> _Data extract_:
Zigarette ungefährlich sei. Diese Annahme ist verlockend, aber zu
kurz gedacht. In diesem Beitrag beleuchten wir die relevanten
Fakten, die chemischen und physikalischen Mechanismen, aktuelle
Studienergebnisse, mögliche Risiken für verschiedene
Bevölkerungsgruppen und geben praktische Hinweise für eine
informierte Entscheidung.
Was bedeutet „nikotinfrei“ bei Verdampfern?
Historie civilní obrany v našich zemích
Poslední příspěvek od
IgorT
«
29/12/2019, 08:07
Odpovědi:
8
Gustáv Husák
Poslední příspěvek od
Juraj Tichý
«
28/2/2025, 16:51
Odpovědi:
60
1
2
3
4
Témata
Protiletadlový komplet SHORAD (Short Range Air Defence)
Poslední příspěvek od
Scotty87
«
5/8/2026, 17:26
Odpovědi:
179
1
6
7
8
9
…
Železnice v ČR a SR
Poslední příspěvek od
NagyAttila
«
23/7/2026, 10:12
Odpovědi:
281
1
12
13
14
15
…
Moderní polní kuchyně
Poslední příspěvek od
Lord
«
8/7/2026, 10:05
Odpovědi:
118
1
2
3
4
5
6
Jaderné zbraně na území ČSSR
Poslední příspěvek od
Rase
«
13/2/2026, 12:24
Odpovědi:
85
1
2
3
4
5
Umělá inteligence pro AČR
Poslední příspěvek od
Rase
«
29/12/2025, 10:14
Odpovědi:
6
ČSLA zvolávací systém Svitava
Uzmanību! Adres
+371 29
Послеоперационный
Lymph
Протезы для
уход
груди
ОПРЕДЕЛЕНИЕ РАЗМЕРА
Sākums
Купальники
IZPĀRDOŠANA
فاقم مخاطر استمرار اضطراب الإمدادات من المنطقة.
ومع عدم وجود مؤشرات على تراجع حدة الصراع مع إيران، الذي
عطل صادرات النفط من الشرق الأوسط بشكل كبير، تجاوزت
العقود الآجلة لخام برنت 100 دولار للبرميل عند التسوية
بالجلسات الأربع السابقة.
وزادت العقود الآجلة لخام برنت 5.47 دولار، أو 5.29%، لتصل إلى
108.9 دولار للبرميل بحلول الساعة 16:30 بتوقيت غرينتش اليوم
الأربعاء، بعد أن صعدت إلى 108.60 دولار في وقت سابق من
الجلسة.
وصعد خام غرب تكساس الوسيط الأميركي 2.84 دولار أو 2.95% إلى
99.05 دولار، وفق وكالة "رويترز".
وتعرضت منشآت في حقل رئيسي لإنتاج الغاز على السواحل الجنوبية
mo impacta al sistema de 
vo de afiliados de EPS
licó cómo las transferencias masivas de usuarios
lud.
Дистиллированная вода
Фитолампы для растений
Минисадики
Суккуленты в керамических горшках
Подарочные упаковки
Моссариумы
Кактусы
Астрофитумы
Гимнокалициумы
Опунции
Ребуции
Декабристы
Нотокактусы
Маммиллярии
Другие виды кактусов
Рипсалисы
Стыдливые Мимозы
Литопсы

> _Directive_: The reply must repeat all of the records precisely.

> _Solution for this problem_:
Zigarette ungefährlich sei. Diese Annahme ist verlockend, aber zu
kurz gedacht. In diesem Beitrag beleuchten wir die relevanten
Fakten, die chemischen und physikalischen Mechanismen, aktuelle
Studienergebnisse, mögliche Risiken für verschiedene
Bevölkerungsgruppen und geben praktische Hinweise für eine
informierte Entscheidung.
Was bedeutet „nikotinfrei“ bei Verdampfern?
Historie civilní obrany v našich zemích
Poslední příspěvek od
IgorT
«
29/12/2019, 08:07
Odpovědi:
8
Gustáv Husák
Poslední příspěvek od
Juraj Tichý
«
28/2/2025, 16:51
Odpovědi:
60
1
2
3
4
Témata
Protiletadlový komplet SHORAD (Short Range Air Defence)
Poslední příspěvek od
Scotty87
«
5/8/2026, 17:26
Odpovědi:
179
1
6
7
8
9
…
Železnice v ČR a SR
Poslední příspěvek od
NagyAttila
«
23/7/2026, 10:12
Odpovědi:
281
1
12
13
14
15
…
Moderní polní kuchyně
Poslední příspěvek od
Lord
«
8/7/2026, 10:05
Odpovědi:
118
1
2
3
4
5
6
Jaderné zbraně na území ČSSR
Poslední příspěvek od
Rase
«
13/2/2026, 12:24
Odpovědi:
85
1
2
3
4
5
Umělá inteligence pro AČR
Poslední příspěvek od
Rase
«
29/12/2025, 10:14
Odpovědi:
6
ČSLA zvolávací systém Svitava
Uzmanību! Adres
+371 29
Послеоперационный
Lymph
Протезы для
уход
груди
ОПРЕДЕЛЕНИЕ РАЗМЕРА
Sākums
Купальники
IZPĀRDOŠANA
فاقم مخاطر استمرار اضطراب الإمدادات من المنطقة.
ومع عدم وجود مؤشرات على تراجع حدة الصراع مع إيران، الذي
عطل صادرات النفط من الشرق الأوسط بشكل كبير، تجاوزت
العقود الآجلة لخام برنت 100 دولار للبرميل عند التسوية
بالجلسات الأربع السابقة.
وزادت العقود الآجلة لخام برنت 5.47 دولار، أو 5.29%، لتصل إلى
108.9 دولار للبرميل بحلول الساعة 16:30 بتوقيت غرينتش اليوم
الأربعاء، بعد أن صعدت إلى 108.60 دولار في وقت سابق من
الجلسة.
وصعد خام غرب تكساس الوسيط الأميركي 2.84 دولار أو 2.95% إلى
99.05 دولار، وفق وكالة "رويترز".
وتعرضت منشآت في حقل رئيسي لإنتاج الغاز على السواحل الجنوبية
mo impacta al sistema de 
vo de afiliados de EPS
licó cómo las transferencias masivas de usuarios
lud.
Дистиллированная вода
Фитолампы для растений
Минисадики
Суккуленты в керамических горшках
Подарочные упаковки
Моссариумы
Кактусы
Астрофитумы
Гимнокалициумы
Опунции
Ребуции
Декабристы
Нотокактусы
Маммиллярии
Другие виды кактусов
Рипсалисы
Стыдливые Мимозы
Литопсы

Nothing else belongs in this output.